3.4 Common techniques for locating problems
The most stupid and effective way to locate a Chinese encoding problem is to print the inner code of the string after the program you think is suspected. By printing the inner code of the string, you can find out when Chinese characters are converted to Unicode, when Unicode is turned back into Chinese, and when one of the two Unicode characters is converted into a string of question marks, When was the high order of Chinese strings truncated ...

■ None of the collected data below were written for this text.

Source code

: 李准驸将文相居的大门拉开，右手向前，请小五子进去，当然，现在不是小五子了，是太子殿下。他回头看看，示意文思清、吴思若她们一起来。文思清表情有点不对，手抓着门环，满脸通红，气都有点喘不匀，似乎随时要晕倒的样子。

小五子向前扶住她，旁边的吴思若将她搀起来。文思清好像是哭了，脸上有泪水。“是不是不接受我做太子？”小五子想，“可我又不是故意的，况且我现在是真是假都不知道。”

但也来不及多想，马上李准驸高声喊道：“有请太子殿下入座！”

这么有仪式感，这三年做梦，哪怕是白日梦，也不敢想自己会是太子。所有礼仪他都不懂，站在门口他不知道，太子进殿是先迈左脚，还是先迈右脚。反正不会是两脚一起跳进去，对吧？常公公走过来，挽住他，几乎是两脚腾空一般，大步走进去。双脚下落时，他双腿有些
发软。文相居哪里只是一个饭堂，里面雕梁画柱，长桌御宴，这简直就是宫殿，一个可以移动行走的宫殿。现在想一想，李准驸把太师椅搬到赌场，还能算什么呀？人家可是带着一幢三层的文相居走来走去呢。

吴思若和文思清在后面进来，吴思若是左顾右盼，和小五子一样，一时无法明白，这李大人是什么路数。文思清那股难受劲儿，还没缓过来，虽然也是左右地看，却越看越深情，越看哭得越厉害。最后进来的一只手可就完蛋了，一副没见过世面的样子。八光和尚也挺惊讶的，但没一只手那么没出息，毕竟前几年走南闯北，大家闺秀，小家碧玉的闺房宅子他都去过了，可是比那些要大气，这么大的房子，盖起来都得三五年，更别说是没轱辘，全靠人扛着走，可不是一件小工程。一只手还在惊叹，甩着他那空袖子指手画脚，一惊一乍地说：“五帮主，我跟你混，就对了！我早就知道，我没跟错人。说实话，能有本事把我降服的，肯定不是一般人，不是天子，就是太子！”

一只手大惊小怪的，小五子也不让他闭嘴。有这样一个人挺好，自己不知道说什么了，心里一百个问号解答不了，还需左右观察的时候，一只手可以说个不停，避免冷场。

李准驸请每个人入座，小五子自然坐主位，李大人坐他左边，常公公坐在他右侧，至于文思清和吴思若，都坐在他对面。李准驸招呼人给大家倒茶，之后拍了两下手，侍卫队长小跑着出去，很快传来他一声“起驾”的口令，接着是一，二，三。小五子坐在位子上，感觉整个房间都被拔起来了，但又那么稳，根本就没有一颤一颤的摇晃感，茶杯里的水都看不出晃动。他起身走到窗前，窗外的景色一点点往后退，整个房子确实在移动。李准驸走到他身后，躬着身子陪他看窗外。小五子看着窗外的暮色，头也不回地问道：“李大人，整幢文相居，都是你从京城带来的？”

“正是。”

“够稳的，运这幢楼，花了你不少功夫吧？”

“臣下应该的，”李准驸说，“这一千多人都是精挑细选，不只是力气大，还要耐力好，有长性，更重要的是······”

Taking the appropriate sample string also helps to distinguish between the types of problems. such as: "AA ah Aa?aa" and other Chinese and English, GB, GBK character characters are all strings. In general, no matter how the English character is converted or processed, it does not distort (if you do, you can try to increase the length of consecutive letters).
4. Concluding remarks
In fact, Jsp/servlet Chinese encoding is not as complex as imagined, although the positioning and problem-solving is not fixed, various operating environment is not necessarily, but the principle behind is the same. Understanding the character set's knowledge is the basis for solving character problems. However, with the change of Chinese character set, not only Java programming, the problem in China's processing will still exist for some time.
The content source of this page is from Internet, which doesn't represent Alibaba Cloud's opinion;
products and services mentioned on that page don't have any relationship with Alibaba Cloud. If the
content of the page makes you feel confusing, please write us an email, we will handle the problem
within 5 days after receiving your email.
If you find any instances of plagiarism from the community, please send an email to:
info-contact@alibabacloud.com
and provide relevant evidence. A staff member will contact you within 5 working days.